- [Problem to work on] Carry on the blog post about the wooden train track on the living room floor, starting right after its final sentence.

* Begin Text passage *

Amazing Parents

Sometimes it\’s AMAZING. Sometimes it\’s just A MAZE.

The infinite track on the living room floor

When my oldest son was younger a friend of ours gave us a huge set of Brios that his three sons had sadly outgrown. We played with it for a while and then it got shoved into the corner of the room where it sat anonymously for a long, long time. As I type that, I am reminded of a man I once married, but that isn’t important now. What I wanted to say was how we brought it back out a while ago and rekindled the joy of that set.

We dumped out the big blue bucket and sorted through all the ramps, curves, straight aways, and forks. We stacked up the signs until we needed them. We stared at the pieces silently. And then we began. We took one piece and then another and then another and then one more. We just started laying out the pieces on the floor with no rhyme or reason whatsoever. It turned and twisted and went along as if it had a life, a will, of it’s own. There was a freedom in playing with it like that. Because no matter how many times you dumped out that bucket, those pieces made a brand new world each and every time. A random pretzel of where my train would go.

But somewhere I lost that joy. Somehow, some time, I don’t know what happened. Maybe I just flipped out. I don’t know. But somewhere I began to plan it out. I kept trying to make a better track. The random piece went back in the bucket in exchange for one that made me feel better about where my train would go.

* End Text passage *
* Begin Material provided *

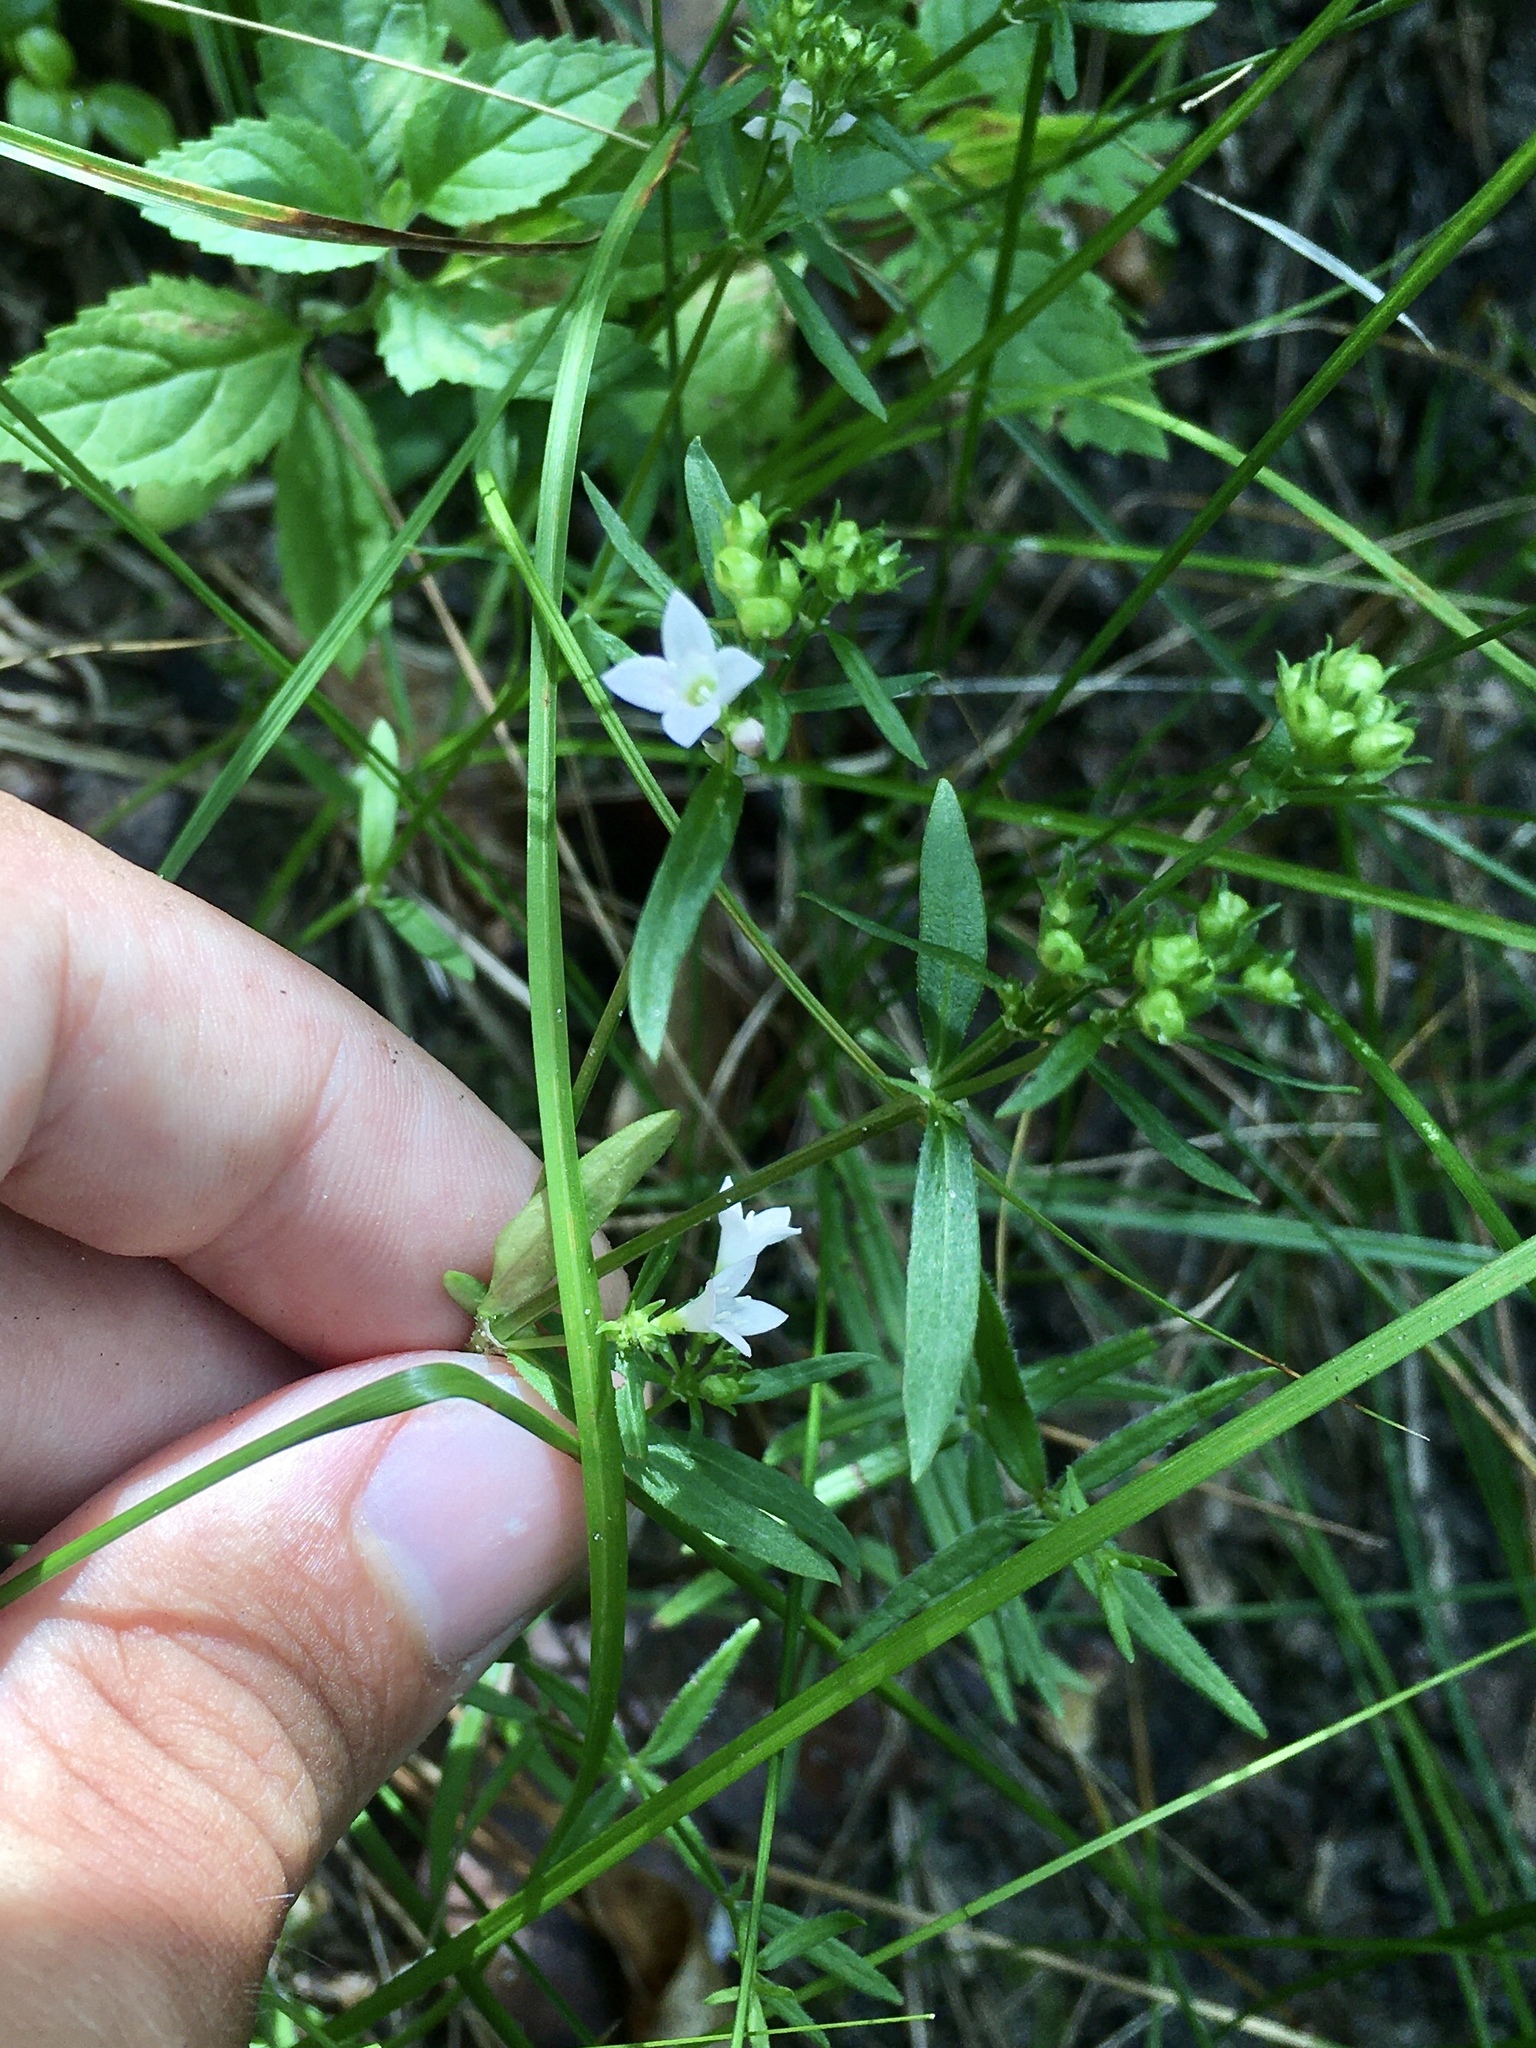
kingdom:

* End Material provided *

- [Task response]
Eventually it became the family joke. Mama up on Saturday morning at 5 am on her hands and knees on the living room rug, constructing the “perfect track” that I just knew I could build. It had to have every loop with a beginning and an end. There could be no dead ends, no loops without reason. My train could not be bothered with anything less. It had places to go, and I just knew I could figure it out. I remember I kept silently saying to myself that no train track factory would put a set out there without having each piece in that set for a reason. The perfect track had to be a possibility. Otherwise, there was no point in playing.

My kids, who used to play with me, suddenly sat around the room, far out of it’s reach, watching me with brows furrowed, wondering why I scolded them for touching it. I just needed it right. I needed it. And nobody understood that. I just wanted that stupid track to make sense. In fact, I dreamed about it, that beautiful, elusively perfect track.

Well, you know how it goes. The train track and all it’s pieces are back in the corner, in a bucket, waiting for it’s resurrection. For someone to notice it again. It’s a sad track right now. Lonely and without meaning.

Sometimes as I pass by that bucket in the corner of the living room, I secretly wonder to myself, “What did you do? ” Have I taken a perfectly good toy and, because of my unrealistic expectations, turned it into something that can never be loved or appreciated for what it simply is? Whatever that may be? When did I first begin to “need” it to make sense? And why? Did I really feel like my life was that out of control? Was I really that unhappy? Unrealistic? Did I really think I could build it like that? I guess I did.

Sigh.

Why do things have to be so dang frustrating? Why can’t the train track factories just manufacture perfect sets? For the love of all things holy, why? Don’t they know that some of us need it to be different? That we are tired and confused and we just still believe we can make it better?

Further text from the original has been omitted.